Why rare earths? Aren't they just another mineral? And why do some people call this a "rare earth war"?
In fact, this isn’t just a resource embargo—it’s an industrial war spanning over 70 years.
To understand it, start with the most fundamental question.
Why Rare Earths?
Are rare earths really that important?
Extremely important. Today's high-tech and military industries cannot function without rare earths.
Here’s a concrete example: if China cuts off rare earth supplies, the U.S. F-35 fighter jet production will halt within six months. Within 18 months, seven out of ten aircraft in storage could become inoperable.
Chemically speaking, "rare earths" is a collective term for 17 chemical elements, each with unique functions.

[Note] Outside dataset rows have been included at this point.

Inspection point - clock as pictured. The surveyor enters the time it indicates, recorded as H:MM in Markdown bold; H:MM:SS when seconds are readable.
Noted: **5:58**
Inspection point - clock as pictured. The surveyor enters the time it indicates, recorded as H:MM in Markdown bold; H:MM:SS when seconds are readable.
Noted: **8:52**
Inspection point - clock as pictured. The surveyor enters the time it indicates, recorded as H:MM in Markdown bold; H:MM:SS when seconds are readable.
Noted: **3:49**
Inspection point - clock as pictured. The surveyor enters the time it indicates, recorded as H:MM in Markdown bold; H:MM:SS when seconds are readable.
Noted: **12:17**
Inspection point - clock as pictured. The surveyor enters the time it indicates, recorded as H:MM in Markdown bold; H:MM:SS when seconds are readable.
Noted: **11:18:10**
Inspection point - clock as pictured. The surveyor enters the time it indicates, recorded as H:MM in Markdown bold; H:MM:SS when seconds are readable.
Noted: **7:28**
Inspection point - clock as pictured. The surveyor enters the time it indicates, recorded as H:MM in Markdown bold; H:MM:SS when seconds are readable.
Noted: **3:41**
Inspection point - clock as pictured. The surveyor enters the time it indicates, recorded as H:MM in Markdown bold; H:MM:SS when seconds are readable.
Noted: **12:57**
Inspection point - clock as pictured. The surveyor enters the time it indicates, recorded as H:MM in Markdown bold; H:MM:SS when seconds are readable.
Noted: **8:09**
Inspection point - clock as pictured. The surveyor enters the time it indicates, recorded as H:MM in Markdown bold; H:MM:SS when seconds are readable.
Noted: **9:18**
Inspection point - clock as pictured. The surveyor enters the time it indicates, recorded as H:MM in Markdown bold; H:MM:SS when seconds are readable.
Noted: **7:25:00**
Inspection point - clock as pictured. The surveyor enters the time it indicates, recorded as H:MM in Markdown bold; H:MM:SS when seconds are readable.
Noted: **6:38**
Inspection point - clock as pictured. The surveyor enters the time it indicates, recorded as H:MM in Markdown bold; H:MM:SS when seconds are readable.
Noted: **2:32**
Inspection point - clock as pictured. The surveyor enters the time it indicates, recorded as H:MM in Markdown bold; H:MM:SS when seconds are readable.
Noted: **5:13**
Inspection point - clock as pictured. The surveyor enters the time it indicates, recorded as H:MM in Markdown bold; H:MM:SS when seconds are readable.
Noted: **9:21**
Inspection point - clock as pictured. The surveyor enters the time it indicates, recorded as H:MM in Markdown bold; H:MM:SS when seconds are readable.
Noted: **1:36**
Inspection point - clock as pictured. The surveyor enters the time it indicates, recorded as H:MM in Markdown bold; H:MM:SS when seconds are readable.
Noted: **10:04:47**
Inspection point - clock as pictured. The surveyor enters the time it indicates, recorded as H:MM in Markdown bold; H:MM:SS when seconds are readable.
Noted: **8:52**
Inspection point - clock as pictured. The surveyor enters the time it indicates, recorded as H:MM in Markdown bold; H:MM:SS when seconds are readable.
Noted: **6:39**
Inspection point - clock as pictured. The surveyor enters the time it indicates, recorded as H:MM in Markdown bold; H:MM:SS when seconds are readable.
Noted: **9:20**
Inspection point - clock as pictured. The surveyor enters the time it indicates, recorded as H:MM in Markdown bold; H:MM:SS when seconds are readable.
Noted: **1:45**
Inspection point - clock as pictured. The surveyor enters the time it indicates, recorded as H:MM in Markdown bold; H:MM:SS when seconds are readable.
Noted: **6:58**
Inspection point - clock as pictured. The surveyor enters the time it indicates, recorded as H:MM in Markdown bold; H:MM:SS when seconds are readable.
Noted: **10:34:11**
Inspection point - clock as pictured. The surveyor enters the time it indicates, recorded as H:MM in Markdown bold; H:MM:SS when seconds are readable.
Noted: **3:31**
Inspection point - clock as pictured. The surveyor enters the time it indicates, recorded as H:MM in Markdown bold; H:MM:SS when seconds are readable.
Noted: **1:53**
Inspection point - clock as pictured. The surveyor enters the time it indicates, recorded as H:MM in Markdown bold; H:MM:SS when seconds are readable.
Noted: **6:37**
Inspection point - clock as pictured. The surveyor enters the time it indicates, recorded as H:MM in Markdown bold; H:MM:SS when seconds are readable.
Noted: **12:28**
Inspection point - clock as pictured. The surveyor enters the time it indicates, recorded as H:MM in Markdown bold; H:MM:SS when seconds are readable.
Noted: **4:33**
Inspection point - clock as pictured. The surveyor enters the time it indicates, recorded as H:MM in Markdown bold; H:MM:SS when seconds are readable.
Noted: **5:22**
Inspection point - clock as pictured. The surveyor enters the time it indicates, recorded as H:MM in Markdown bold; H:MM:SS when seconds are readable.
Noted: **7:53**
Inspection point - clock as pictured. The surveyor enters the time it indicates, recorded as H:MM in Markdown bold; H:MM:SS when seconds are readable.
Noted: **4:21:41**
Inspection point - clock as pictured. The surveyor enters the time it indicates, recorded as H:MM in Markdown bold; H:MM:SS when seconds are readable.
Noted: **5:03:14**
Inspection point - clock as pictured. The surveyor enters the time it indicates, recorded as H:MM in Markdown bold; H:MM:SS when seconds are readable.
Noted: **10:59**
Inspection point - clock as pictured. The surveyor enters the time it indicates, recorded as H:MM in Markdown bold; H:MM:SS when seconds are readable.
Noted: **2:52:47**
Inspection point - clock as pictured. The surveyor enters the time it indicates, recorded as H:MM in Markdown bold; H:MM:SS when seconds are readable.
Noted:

This may sound abstract, so let me give a few examples.
Neodymium, dysprosium, and terbium can generate extremely strong magnetic fields in very small volumes—enabling smartphone speakers, computer hard drives, and electric vehicle motors.
Europium, terbium, yttrium, and neodymium can precisely convert electrical energy into light, sound, and vibration—making possible the vibrant colors on smartphone screens, audio playback from speakers, and haptic feedback in phone motors.
Neodymium, samarium, terbium, europium, and dysprosium enable weapons to see farther, hit accurately, and fly faster—powering the F-35 engine, missile guidance systems, and radar technology.
In short, from smartphone chips to missiles and aircraft carriers, rare earths are the key behind their critical components.
Does this mean rare earths are used in large quantities?
Quite the opposite—they're actually used in very small amounts. For example, only a few hundred grams (less than 0.1%) of rare earths are used in a ~400kg airborne AESA radar antenna. Similarly, only tens of kilograms are used in the core magnetic components of a ~5-ton shipborne phased array antenna.
In essence, rare earths are like salt—used sparingly, but essential. Without even a pinch, you can't cook. For America, the chef, the salt must come from China.
Because in rare earth manufacturing, China currently holds dominant advantages.
Consider this data: China accounts for about 69% of global rare earth refining and separation capacity, and over 90% of advanced processing capacity. In many critical areas, more than 90% of global output comes from China. Take rare-earth permanent magnet materials essential for military weapons: global production is 310,200 tons, with China producing 284,200 tons—91.62% of the total.
In other words, without China's supply system, the U.S. has no viable alternative in rare earth supply.
Now, what happens when the chef can’t buy salt?
Aircraft won’t immediately fall from the sky, but after exhausting several months of rare earth reserves, changes will emerge. According to a U.S. Congressional report, if China fully cuts off rare earth supplies, F-35 production lines could halt within six months. Within 18 months, only three out of ten aircraft might remain operational. Moreover, critical components like guidance systems and control chips would also face shortages, meaning repairs wouldn’t be possible either.
Unable to repair old equipment or produce new ones, rare earth supply cuts directly block U.S. military modernization.
The same situation applies to America's high-tech industry. The impact on consumer tech products would be even more noticeable—smartphones could become pricier, EV performance could degrade, and computer production could plummet.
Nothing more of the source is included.